The AWS AI Practitioner exam (AIF-C01) is organized into five domains, each representing a percentage of the 50 scored questions. The five domains are not equal in weight: Domain 3 alone accounts for 28% of your score, making it the single most important area to master. The official exam guide is available through aws.amazon.com/certification/certified-ai-practitioner and lists every topic tested in each domain.
Here is the full domain breakdown:
- Domain 1: Fundamentals of AI and ML — 20%
- Domain 2: Fundamentals of Generative AI — 24%
- Domain 3: Applications of Foundation Models — 28%
- Domain 4: Guidelines for Responsible AI — 14%
- Domain 5: Security, Compliance, and Governance for AI Solutions — 14%
Domain 1: Fundamentals of AI and ML (20%) — What It Actually Tests
Domain 1 tests conceptual understanding of AI and ML—not how to implement algorithms, but what they do, when to use them, and what their limitations are. The domain covers:
Types of AI problems and ML approaches. Supervised learning (predicting outcomes from labeled training data), unsupervised learning (finding patterns without labels), reinforcement learning (learning through reward signals), and semi-supervised learning. The exam tests which approach fits a described problem—"a company wants to group customers by purchasing behavior without predefined categories" points to unsupervised clustering.
The ML pipeline. Data collection, data preparation (cleaning, feature engineering, normalization), model training, model evaluation, deployment, and monitoring. Each stage is tested in scenario form—"an ML model performs well on training data but poorly on new data" describes overfitting, which points to solutions like regularization, more training data, or a simpler model.

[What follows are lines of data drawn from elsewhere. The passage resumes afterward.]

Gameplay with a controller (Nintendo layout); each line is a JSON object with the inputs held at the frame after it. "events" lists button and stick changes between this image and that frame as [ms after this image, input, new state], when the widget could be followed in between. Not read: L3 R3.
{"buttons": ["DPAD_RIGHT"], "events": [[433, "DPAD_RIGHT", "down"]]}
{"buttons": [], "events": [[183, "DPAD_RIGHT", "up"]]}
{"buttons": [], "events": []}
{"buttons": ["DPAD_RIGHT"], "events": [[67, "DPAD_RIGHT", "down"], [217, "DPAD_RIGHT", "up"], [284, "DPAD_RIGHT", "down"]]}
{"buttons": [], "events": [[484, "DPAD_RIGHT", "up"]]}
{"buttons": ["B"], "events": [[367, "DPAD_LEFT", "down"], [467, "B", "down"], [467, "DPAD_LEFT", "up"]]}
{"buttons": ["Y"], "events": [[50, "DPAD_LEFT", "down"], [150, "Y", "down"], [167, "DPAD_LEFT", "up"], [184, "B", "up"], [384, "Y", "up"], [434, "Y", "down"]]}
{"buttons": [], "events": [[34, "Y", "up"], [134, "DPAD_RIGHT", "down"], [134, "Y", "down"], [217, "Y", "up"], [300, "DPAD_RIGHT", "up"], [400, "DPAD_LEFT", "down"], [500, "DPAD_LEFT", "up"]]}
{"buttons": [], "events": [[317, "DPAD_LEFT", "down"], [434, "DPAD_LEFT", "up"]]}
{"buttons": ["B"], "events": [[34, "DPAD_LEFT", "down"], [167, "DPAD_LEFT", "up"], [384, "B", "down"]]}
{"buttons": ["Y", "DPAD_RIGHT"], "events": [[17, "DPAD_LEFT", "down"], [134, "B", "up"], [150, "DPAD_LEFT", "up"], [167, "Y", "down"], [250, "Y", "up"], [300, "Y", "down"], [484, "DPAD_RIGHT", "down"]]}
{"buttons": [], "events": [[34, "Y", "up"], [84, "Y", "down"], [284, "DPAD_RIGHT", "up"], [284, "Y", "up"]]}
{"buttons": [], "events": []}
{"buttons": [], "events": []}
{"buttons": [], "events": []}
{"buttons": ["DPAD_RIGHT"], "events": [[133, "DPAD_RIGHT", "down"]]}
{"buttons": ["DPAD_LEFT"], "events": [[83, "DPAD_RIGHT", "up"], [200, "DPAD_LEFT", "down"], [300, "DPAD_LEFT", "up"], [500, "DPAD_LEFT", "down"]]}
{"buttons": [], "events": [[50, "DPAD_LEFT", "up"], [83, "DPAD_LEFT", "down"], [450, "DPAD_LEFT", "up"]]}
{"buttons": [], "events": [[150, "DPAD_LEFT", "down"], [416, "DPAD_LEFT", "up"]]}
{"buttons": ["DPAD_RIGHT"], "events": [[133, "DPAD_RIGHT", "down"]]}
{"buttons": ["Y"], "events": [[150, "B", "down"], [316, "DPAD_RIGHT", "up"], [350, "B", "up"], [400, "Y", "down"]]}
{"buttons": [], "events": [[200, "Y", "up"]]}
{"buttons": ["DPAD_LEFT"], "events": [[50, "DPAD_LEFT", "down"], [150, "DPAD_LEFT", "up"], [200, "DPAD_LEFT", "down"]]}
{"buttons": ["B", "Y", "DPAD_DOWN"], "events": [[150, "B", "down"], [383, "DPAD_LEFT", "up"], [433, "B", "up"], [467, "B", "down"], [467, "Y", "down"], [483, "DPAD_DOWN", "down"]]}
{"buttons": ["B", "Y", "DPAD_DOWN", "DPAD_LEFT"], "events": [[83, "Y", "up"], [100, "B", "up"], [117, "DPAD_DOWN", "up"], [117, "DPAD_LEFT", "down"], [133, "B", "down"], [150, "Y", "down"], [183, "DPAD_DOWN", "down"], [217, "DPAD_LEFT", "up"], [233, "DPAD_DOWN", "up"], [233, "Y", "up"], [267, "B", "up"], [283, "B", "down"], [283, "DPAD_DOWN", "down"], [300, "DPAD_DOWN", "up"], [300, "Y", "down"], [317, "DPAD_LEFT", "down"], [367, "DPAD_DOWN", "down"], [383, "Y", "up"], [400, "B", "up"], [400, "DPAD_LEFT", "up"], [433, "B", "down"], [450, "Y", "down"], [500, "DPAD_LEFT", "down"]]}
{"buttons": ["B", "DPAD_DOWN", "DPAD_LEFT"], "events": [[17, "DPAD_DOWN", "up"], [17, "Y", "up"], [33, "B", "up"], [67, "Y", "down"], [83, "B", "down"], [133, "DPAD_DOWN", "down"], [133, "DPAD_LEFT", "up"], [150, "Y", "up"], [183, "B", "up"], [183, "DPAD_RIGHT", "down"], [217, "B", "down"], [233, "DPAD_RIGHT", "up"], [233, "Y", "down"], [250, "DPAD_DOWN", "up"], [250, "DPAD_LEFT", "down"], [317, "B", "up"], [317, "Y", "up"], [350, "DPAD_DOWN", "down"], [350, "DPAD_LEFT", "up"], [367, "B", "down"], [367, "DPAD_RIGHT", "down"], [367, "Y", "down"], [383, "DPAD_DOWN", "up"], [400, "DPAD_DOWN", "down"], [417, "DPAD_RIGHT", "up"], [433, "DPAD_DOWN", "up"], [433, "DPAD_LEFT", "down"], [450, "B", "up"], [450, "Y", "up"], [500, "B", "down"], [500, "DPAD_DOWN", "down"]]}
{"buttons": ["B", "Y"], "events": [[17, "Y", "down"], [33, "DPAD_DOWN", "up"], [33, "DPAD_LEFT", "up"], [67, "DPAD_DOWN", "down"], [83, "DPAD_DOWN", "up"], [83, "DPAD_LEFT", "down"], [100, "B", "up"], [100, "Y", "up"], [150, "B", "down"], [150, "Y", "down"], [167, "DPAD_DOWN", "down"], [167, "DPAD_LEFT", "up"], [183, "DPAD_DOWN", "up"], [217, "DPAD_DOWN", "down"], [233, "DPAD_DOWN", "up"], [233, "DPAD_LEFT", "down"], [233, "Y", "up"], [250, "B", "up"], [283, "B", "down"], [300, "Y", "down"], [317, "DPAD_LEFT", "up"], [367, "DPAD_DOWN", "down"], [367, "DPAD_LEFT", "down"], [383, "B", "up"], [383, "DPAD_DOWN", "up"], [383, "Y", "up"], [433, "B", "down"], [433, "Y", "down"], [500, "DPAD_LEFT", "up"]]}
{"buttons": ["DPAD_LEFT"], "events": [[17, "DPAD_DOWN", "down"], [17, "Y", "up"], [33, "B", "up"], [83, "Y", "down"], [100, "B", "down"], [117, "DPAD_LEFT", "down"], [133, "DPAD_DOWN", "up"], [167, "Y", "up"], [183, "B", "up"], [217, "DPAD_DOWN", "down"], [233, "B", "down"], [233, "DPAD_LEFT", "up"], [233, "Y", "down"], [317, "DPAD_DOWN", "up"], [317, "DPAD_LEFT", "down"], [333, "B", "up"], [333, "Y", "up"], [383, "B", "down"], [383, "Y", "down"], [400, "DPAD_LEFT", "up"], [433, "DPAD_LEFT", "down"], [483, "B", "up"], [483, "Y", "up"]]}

Evaluation metrics. Accuracy, precision, recall, F1 score, AUC-ROC. The exam presents a use case and asks which metric is most appropriate—for a fraud detection model where missing a fraudulent transaction is costly, recall (minimizing false negatives) is more important than precision.
Deep learning and neural networks at a conceptual level. What neural networks are, what training means, what a layer does, and how deep learning differs from classical ML. No math is tested—the exam wants conceptual understanding, not backpropagation formulas.
Domain 2: Fundamentals of Generative AI (24%) — What It Actually Tests
Domain 2 is the second largest and covers generative AI at a depth that many candidates underestimate. It goes beyond "what is an LLM" into specifics about how to use, evaluate, and adapt generative AI models.
Foundation models and LLMs. What distinguishes foundation models from task-specific models (pre-training on broad data vs. training from scratch for each task), what tokens are, how context windows limit what a model can process in a single prompt, and the concept of temperature as a parameter controlling output randomness.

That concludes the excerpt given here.